Capìtolo 16
la sua lunghezza sulla terra.
"Chi faceva quello?" lui pianse, adiratamente, recuperando il suo equilibrio.
"Io lo facevo", detto una voce calma.
Tim riconobbe nell'oratore Paul Hoffman che alcuni dei miei lettori vogliono
ricordi come "Paul il Venditore ambulante." Paul era proprietario di una bancarella di cravatta
sotto la Casa di Astor, e stava ritornando a solo casa a cena.
Lui era un ragazzo coraggioso e virile, e le sue comprensioni erano in favore di sempre
gli oppressero. Lui aveva incontrato prima Filippo, e parlò con lui, e vedendo
lui in pericolo venne alla sua assistenza.
"Cosa La fece spingermi?" Tim richiesto, ferocemente.
"Cosa stava andando fare a lui?" Paul riunito, indicando il
Ragazzo italiano.
"Io ero solamente goin' a borrer il suo violino."
"Lui l'avrebbe rotto", Filippo detto.
"Lei non sa come giocare", Paul detto. "Lei avrebbe rotto il suo
suoni il violino, e poi lui sarebbe colpito."
"Io pagherei per lui se io facessi", Tim detto.

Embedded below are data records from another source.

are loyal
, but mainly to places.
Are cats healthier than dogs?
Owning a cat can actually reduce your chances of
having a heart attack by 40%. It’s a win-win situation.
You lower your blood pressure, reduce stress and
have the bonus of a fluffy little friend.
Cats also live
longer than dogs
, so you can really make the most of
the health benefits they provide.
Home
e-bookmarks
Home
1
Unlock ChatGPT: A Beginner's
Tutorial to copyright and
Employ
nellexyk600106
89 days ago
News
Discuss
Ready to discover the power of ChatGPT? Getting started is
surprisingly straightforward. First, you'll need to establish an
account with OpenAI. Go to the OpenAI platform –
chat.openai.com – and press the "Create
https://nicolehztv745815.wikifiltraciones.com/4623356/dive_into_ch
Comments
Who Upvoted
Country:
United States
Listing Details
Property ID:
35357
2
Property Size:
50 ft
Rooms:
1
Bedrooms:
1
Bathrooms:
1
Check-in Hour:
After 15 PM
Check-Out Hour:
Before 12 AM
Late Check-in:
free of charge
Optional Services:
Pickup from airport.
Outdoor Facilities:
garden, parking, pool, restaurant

"Lei dice così, ma Lei non può. Anche se Lei faceva, ci prenderebbe tempo, e
il ragazzo avrebbe sofferto."
"Che affari è quelli del Suo?" Tim richiesto, adiratamente.
"È i miei affari sempre quando io vedo un grande ragazzo che stuzzica un piccolo."

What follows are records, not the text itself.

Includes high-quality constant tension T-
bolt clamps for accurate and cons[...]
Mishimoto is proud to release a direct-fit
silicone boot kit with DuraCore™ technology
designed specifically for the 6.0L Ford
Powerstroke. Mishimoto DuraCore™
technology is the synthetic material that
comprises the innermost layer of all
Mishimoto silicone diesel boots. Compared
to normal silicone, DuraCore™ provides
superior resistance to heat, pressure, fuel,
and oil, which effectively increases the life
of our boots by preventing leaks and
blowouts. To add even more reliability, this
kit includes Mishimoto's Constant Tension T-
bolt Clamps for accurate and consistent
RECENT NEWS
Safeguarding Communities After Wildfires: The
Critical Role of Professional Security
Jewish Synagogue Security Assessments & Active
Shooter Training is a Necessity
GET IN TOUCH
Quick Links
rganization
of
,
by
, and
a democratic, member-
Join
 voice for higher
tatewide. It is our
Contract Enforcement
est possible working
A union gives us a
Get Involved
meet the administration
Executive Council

"Lei sarà fatto male del giorno", disse Tim, improvvisamente.
"Non da Lei", Paul ritornato, non particolarmente allarmato.
Tim avuto avuto castigato volentieri Paul sulla macchia per il suo
interferenza, ma lui non lo considerò prudente provocare le ostilità.

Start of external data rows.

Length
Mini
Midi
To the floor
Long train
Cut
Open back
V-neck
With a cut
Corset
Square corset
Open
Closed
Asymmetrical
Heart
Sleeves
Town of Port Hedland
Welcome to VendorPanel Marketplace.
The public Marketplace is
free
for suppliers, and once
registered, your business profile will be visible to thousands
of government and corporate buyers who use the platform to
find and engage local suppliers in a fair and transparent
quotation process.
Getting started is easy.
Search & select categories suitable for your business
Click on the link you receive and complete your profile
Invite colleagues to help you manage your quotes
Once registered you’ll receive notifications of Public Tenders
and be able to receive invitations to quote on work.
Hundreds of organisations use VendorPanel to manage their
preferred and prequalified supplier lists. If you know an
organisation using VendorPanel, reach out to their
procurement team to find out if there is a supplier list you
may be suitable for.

Paul era alto come lui, e notevolmente più forte. Lui perciò
si confinato saggiamente a parole minacciose.
"Venga insieme a me, Filippo" disse Paul, gentilmente al piccolo violinista.
"Grazie per salvarmi", Filippo detto, con gratitudine. "I padroni possono
mi colpisca se il violino fosse senza soldi."
"Mai non badi circa grazie, Filippo. Tim è un attaccabrighe coi piccoli ragazzi, ma lui
è un codardo fra i grandi uni. Ha avuto alcuna cena?"
"No", Filippo detto.
"Non ritornerà a casa e prenderà cena con me?"
Filippo esitò.
"Lei è gentile", lui disse, "ma io temo il padrone."